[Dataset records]
---------------

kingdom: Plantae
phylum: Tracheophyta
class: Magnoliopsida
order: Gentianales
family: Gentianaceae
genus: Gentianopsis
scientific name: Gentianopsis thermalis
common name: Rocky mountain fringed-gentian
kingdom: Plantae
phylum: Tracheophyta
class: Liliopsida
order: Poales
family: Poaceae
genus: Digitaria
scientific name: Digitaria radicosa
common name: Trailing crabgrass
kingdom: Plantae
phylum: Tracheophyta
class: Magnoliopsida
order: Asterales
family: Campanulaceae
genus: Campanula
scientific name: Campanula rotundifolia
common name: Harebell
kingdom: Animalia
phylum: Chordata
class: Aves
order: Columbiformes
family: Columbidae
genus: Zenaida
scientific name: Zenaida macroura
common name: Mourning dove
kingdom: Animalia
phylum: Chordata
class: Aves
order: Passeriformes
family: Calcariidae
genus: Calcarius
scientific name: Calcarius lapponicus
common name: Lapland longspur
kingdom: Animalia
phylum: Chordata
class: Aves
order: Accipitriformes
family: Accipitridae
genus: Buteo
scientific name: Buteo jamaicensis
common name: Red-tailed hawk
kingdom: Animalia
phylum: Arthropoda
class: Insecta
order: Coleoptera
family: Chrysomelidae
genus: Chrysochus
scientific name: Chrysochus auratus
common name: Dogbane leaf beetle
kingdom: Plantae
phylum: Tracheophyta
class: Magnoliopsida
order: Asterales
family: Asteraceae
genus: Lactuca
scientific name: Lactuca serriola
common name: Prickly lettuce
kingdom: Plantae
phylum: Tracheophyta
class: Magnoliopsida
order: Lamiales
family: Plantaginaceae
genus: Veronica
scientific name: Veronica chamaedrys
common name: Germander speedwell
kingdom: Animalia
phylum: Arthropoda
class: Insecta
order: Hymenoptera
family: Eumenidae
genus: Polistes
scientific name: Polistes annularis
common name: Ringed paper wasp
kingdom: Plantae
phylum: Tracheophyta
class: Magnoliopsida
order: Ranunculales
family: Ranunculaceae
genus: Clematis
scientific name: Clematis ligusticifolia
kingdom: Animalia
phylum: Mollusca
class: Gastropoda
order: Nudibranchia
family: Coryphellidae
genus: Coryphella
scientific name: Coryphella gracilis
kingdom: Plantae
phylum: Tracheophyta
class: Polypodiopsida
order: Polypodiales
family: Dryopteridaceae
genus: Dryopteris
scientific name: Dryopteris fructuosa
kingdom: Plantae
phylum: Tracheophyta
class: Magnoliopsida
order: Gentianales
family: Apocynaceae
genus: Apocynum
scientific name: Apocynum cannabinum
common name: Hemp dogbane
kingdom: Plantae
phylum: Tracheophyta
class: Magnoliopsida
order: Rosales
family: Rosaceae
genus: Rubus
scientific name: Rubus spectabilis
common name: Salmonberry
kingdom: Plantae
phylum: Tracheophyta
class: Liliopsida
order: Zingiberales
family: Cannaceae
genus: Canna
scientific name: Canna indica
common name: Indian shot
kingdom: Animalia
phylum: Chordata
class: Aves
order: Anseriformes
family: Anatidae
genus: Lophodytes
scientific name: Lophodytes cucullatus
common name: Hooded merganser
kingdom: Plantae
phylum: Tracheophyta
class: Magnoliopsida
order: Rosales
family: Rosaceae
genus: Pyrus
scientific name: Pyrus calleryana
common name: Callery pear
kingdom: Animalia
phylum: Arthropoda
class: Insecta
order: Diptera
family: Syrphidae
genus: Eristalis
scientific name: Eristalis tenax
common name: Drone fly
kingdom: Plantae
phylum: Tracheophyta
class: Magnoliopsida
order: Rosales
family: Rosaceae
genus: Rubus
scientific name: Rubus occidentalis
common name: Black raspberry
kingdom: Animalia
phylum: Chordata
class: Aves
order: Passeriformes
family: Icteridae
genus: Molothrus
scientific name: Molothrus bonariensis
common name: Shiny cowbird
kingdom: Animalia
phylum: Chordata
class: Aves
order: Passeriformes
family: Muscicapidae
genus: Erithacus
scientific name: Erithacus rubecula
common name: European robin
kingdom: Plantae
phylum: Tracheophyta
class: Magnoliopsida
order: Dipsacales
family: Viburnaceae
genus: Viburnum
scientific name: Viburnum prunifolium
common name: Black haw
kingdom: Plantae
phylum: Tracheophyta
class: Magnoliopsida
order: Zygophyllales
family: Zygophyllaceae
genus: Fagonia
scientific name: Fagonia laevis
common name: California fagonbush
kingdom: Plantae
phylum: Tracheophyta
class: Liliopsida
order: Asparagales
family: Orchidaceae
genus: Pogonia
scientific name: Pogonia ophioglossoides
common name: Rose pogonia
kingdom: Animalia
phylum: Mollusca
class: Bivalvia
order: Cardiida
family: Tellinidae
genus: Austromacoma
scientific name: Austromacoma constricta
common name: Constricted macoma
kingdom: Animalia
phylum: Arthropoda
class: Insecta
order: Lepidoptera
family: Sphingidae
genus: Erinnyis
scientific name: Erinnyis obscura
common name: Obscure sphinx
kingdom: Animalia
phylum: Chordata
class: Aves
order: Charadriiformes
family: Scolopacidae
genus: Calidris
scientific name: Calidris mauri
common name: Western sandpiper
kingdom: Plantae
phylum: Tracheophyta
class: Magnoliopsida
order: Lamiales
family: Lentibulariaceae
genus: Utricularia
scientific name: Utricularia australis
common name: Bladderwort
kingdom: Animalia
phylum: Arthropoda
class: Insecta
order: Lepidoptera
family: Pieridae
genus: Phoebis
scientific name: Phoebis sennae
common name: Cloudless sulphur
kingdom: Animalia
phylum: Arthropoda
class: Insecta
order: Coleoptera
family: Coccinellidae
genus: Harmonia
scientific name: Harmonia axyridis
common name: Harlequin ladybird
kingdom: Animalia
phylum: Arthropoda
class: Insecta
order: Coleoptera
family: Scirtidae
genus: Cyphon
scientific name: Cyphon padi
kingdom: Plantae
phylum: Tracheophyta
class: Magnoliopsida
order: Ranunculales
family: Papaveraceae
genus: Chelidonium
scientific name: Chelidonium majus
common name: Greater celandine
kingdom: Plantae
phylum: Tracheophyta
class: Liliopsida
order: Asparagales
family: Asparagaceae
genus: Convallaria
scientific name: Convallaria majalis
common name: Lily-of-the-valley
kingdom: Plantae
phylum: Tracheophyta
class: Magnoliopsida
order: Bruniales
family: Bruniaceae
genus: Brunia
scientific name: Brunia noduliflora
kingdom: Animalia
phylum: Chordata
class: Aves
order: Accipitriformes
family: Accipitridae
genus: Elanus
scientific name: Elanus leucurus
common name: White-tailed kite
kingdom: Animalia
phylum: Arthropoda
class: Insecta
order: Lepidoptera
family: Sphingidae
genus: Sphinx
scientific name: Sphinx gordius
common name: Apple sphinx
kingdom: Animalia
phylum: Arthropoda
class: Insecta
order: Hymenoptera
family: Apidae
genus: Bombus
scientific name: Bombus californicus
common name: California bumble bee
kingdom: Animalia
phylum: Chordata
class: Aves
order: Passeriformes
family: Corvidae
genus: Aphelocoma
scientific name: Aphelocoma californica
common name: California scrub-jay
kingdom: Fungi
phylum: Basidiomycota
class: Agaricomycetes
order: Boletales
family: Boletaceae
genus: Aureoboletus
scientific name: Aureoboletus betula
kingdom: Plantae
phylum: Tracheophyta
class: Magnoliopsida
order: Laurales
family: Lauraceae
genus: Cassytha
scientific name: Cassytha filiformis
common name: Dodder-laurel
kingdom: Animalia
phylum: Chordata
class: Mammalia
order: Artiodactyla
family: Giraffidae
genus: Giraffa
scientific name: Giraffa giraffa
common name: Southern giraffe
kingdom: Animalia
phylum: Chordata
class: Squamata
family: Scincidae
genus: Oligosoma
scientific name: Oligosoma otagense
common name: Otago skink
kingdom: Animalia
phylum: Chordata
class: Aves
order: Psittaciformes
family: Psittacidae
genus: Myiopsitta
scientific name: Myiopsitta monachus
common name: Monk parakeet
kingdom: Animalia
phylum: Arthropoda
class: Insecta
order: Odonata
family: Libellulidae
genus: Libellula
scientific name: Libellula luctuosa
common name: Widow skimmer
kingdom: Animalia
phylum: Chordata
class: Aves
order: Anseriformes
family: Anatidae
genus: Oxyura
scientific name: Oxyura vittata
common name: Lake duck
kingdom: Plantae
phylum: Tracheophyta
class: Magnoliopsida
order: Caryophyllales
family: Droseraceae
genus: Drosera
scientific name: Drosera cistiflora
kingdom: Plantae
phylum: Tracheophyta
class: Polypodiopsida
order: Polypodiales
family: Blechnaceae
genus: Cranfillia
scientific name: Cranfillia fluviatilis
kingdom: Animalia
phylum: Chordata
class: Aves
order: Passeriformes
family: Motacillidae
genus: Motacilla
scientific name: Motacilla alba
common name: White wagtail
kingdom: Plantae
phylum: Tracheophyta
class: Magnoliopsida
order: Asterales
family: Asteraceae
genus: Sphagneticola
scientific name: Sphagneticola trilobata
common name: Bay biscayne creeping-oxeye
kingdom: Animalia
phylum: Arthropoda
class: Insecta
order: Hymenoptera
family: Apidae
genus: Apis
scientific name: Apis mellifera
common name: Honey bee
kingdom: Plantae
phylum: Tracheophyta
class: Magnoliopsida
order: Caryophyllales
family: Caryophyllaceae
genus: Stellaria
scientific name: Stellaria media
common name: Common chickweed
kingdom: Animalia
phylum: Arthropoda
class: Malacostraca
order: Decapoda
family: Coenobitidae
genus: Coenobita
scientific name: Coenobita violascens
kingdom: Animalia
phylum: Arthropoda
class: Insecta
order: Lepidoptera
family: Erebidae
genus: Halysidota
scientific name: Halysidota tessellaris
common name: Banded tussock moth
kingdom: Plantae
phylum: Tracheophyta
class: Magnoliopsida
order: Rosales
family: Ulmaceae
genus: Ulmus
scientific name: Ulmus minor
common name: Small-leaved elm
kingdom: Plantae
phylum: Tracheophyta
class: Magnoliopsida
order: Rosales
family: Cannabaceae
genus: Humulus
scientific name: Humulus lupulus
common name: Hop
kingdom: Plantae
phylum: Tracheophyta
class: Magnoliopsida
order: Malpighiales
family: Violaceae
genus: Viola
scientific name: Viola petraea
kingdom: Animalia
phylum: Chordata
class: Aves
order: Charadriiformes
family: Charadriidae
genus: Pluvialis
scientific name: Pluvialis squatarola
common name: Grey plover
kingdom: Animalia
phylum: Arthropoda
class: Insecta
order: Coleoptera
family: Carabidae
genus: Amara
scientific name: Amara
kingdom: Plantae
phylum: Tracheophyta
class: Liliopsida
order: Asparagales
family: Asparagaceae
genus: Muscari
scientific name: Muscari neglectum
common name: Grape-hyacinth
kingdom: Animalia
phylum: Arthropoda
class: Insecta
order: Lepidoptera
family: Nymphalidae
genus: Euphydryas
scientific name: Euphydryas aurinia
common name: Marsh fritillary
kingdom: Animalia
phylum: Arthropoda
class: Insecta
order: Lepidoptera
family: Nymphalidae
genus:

---------------

Work required:
Rewrite the lines starting with the line containing "order: Cardiida" and going on through the line containing "scientific name: Erinnyis obscura", swapping "scientific name" for "binomial name" and leaving everything else unchanged.

Complete answer:
order: Cardiida
family: Tellinidae
genus: Austromacoma
binomial name: Austromacoma constricta
common name: Constricted macoma
kingdom: Animalia
phylum: Arthropoda
class: Insecta
order: Lepidoptera
family: Sphingidae
genus: Erinnyis
binomial name: Erinnyis obscura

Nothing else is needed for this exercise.